Text:
Anyone who has never shot sports/action with Big Whites fails to understand how much difference the larger battery with higher voltage makes in terms of AF speed with large lenses having heavier AF elements when compared to similarly spec'd cameras with lower voltage batteries. It can often be the difference between keeping up with the subject or not during continuous tracking in continuous drive mode.


----------



## Michael Clark (Aug 15, 2021)

Record excerpts:
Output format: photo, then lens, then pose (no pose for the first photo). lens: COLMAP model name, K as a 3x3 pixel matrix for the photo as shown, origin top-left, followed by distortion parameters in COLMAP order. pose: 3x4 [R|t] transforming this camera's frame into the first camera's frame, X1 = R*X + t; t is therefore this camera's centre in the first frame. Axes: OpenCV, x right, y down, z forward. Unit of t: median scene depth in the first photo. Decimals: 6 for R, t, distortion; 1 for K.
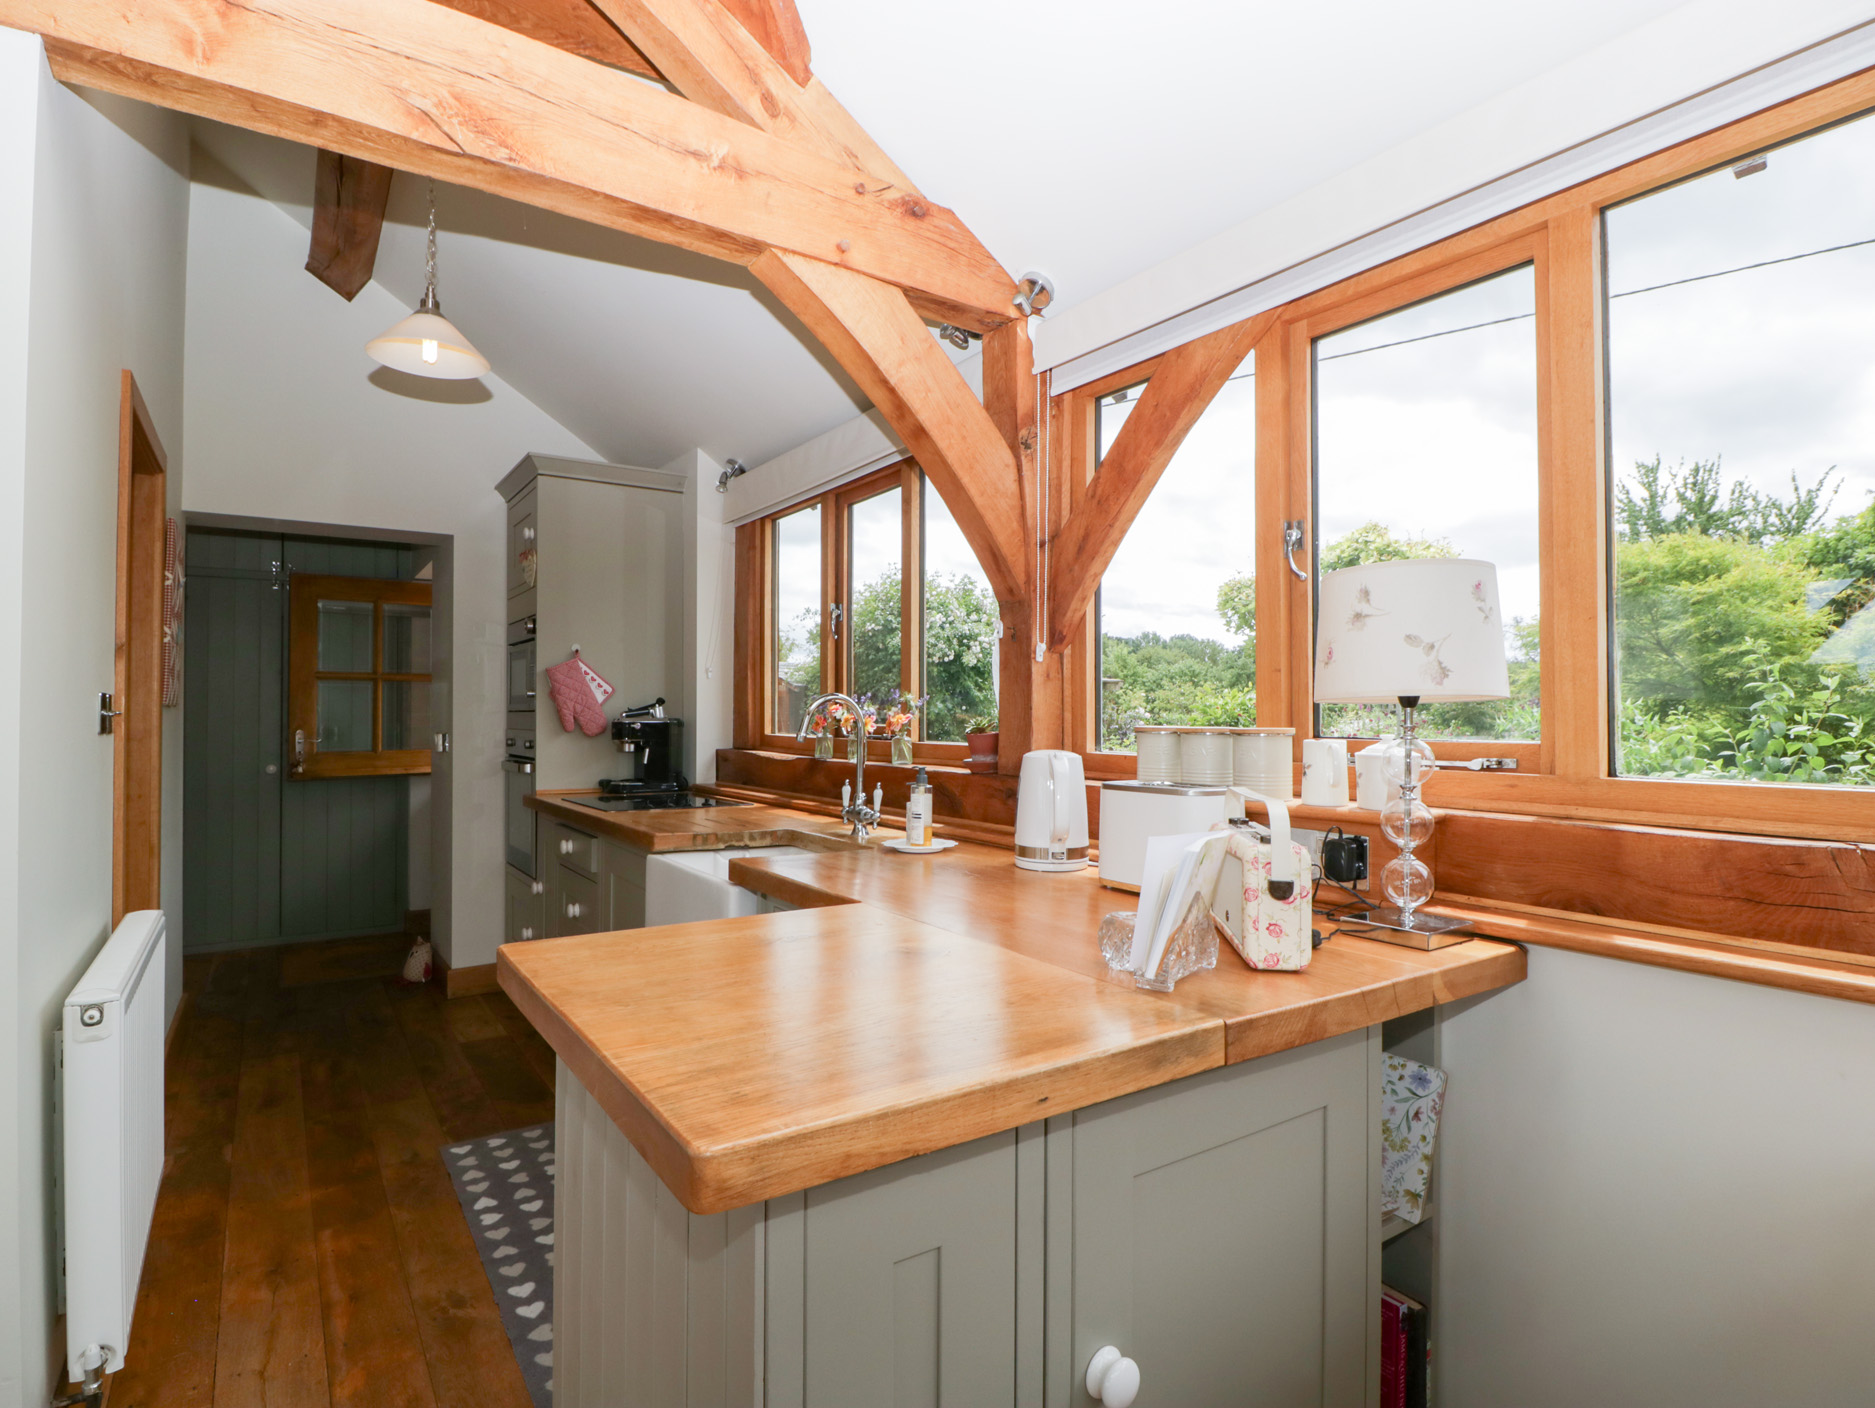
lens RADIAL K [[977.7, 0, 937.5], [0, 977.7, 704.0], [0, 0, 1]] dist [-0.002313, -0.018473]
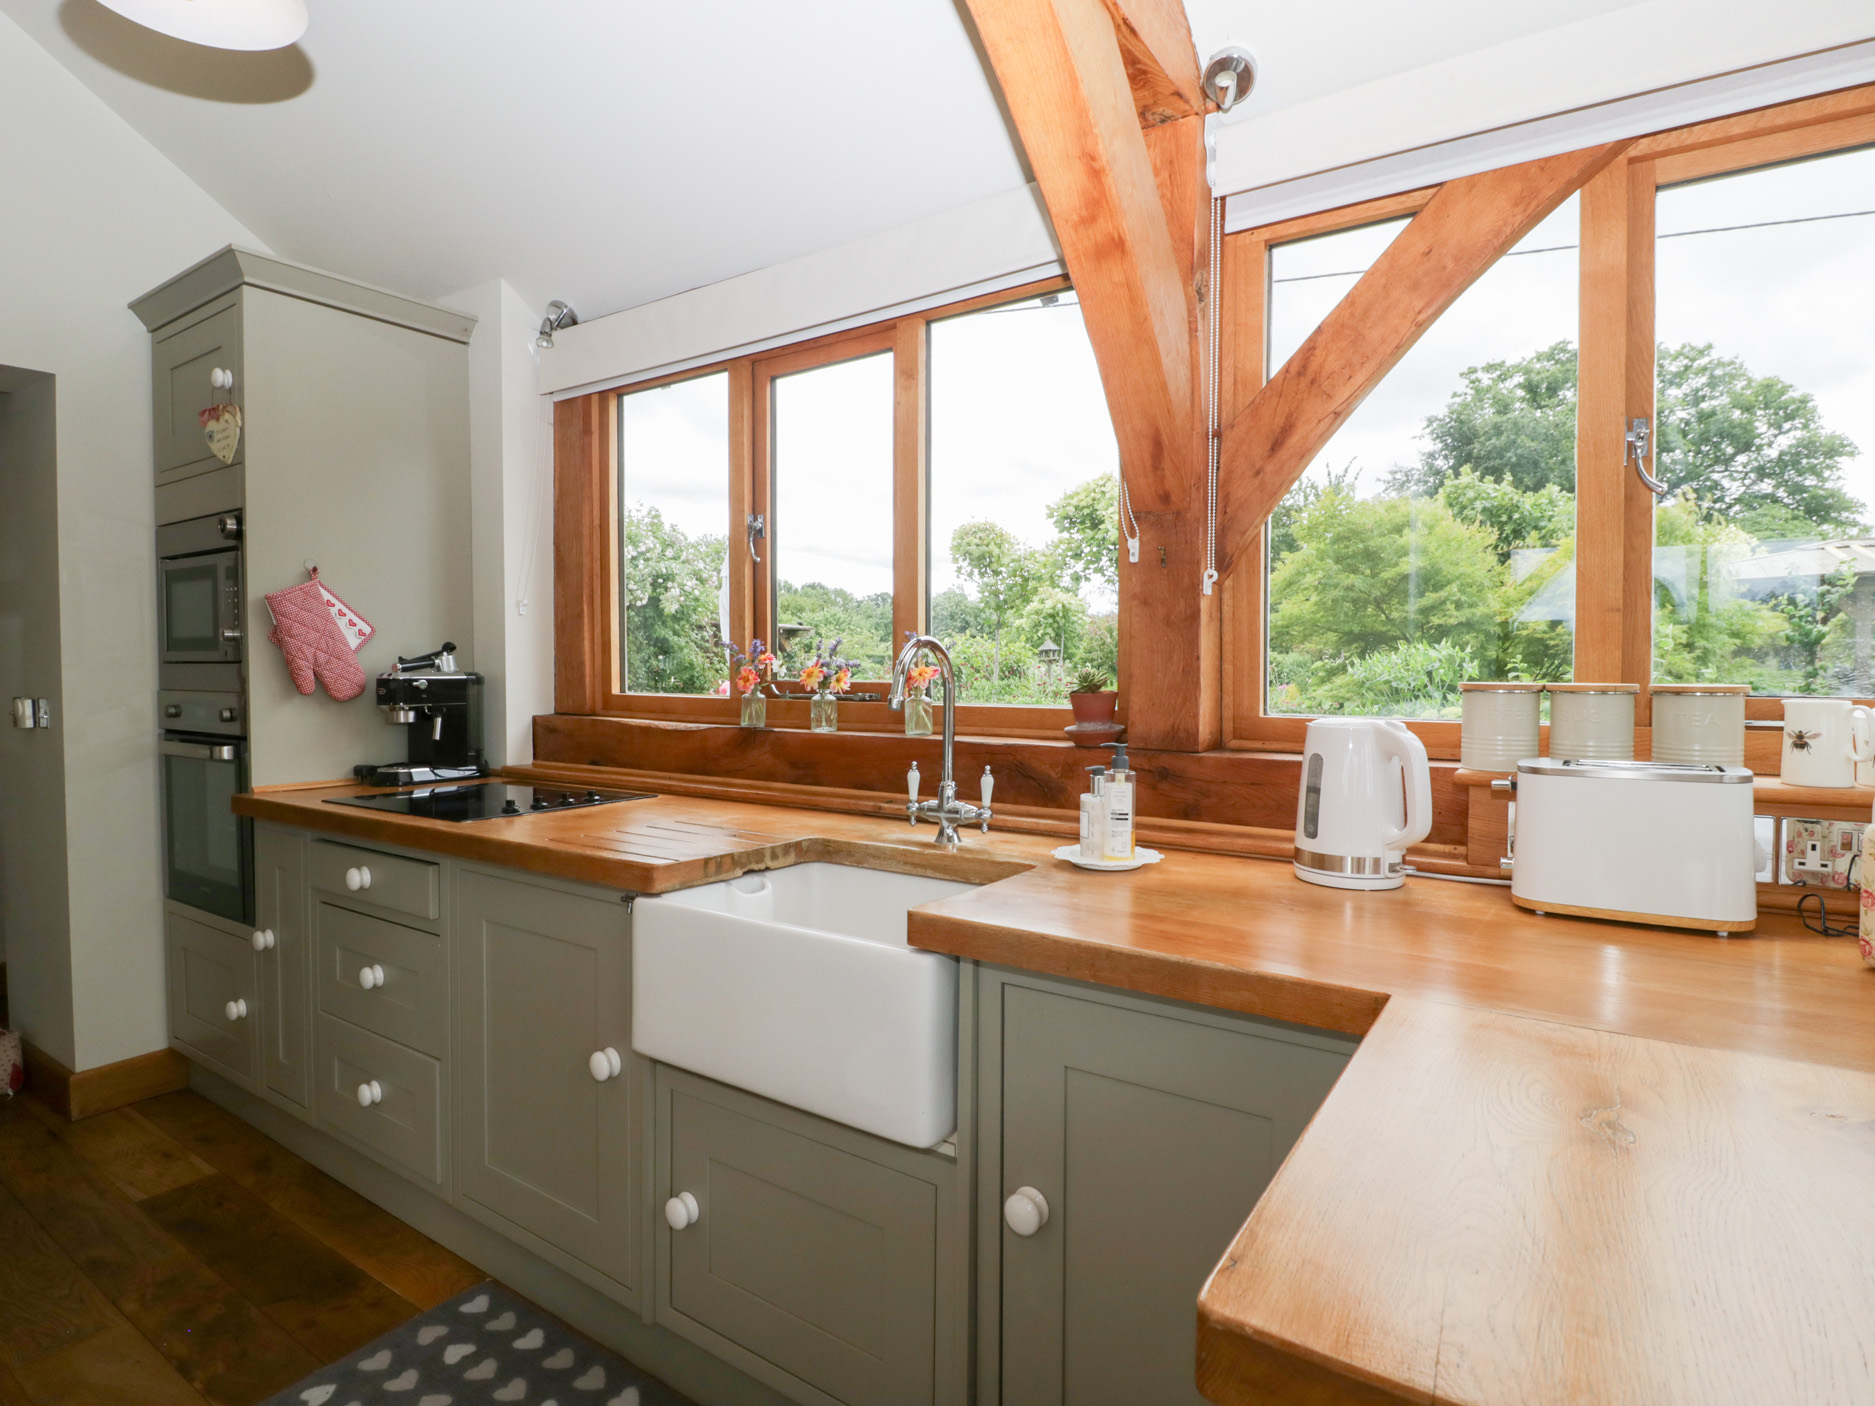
* * *
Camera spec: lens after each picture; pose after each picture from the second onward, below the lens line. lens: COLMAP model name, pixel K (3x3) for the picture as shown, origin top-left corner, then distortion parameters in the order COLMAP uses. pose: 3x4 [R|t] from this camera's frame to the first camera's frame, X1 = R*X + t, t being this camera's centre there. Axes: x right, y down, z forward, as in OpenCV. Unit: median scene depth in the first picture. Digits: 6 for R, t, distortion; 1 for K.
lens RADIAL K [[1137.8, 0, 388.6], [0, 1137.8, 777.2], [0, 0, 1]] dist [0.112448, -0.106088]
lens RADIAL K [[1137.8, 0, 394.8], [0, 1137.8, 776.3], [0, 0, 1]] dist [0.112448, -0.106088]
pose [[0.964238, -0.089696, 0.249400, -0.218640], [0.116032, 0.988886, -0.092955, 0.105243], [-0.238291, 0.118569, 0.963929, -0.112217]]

Exercises to complete:
1 > In the forum post on battery voltage and autofocus, what can the larger, higher-voltage battery often make the difference between?
2 > Carry on the forum post on battery voltage and autofocus from the point where it stops.
The items have nothing to do with the forum post on battery voltage and autofocus.

Results of the tasks:
1 > Keeping up with the subject or not during continuous tracking in continuous drive mode.

2 >
rbielefeld said:


> I am a professional bird and wildlife photographer that takes 1000+ photographers out in the field on tours each year and I have been doing it for over 20 years. I am not sure where your "...but those are the minority." data came from, but from what I have seen over the years there are a lot of people in the world with a lot of money and they switch systems and shoot multiple systems. Since Sony came out with the a9, then the a9II, and now the a1 I have seem many of my repeat clients switch from Nikon and Canon to Sony. Many of these folks shot the other systems for many years and where highly invested in those system. This is just one example. These people are not just professionals, but also enthusiasts. There is inertia as you put it, but also thousands of people who go with the flow and switch systems to meet their desires. Within the realm of bird and wildlife photographers, I am not sure those who switch systems or shoot multiple system are a minority, but instead may be closer to the majority, and there are a lot of wildlife photographers out here with more joining their ranks every day. Just one persons somewhat educated perspective.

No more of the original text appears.